EXTRACT PROVIDED:
-*-

GSoC project: K-medoids clustering in Madlib

From: Maxence AHLOUCHE <maxence(dot)ahlouche(at)gmail(dot)com>
To: atri(dot)jiit(at)gmail(dot)com, Rahul(dot)Iyer(at)emc(dot)com, Sujit(dot)Philip(at)emc(dot)com, devel(at)madlib(dot)net, pgsql-students(at)postgresql(dot)org
Subject: GSoC project: K-medoids clustering in Madlib
Date: 2013-04-15 21:18:50
Message-ID: CAJeaomXH1x3SaenmRPdWho9POMBZZmTsbM-iGJm03sH35BKYnQ@mail.gmail.com
Views: Raw Message | Whole Thread | Download mbox | Resend email
Thread:
Lists: pgsql-students

Hi again!

I am "viod(dot)len(at)gmail(dot)com", but now writing with my "true" email address.

Note that I've sent this mail to both MADlib and PostgreSQL mailing lists,
in order to synchronize the efforts. I've also sent it to everyone that was
CC'ed in previous mails.
Where should I send mails regarding this project from now on? Sending on
both mailing lists seems like a quite bad idea.

As I had lost hope of getting an answer from MADlib, I have recontacted
Atri, as he was willing to mentor the MADlib projects.

Here is his answer:

Le 15 avr. 2013 17:46, "Atri Sharma" <atri(dot)jiit(at)gmail(dot)com> a écrit :
On Mon, Apr 15, 2013 at 9:12 PM, viod <viod(dot)len(at)gmail(dot)com> wrote:
> Hello all!
>
>
>>
>> Do you have any interest in data analytics? I proposed a couple of
>> ideas in that field.If you are interested, we could talk over them.
>>
>> Regards,
>>
>> Atri
>
>
> I am pretty much interested in the ideas you posted on the mailing list
> (particularly in implementing the K-medoids algorithm). I've asked MADlib
if
> they could mentor me, but unfortunately their org has not been accepted
in
> GSoC, and they haven't answered since then.

No issues, I can try to help you out.

-*-

INFORMATION PROVIDED:
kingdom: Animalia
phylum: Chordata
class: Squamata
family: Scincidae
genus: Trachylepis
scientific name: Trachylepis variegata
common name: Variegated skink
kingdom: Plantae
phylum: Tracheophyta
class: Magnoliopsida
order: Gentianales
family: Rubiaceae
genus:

-*-

YOUR INSTRUCTIONS: Reproduce word for word the portion of the K-medoids mailing list message above that begins at "Note that I've" and stops after "quite bad idea.".

RESULT FOR THIS TASK:
Note that I've sent this mail to both MADlib and PostgreSQL mailing lists,
in order to synchronize the efforts. I've also sent it to everyone that was
CC'ed in previous mails.
Where should I send mails regarding this project from now on? Sending on
both mailing lists seems like a quite bad idea.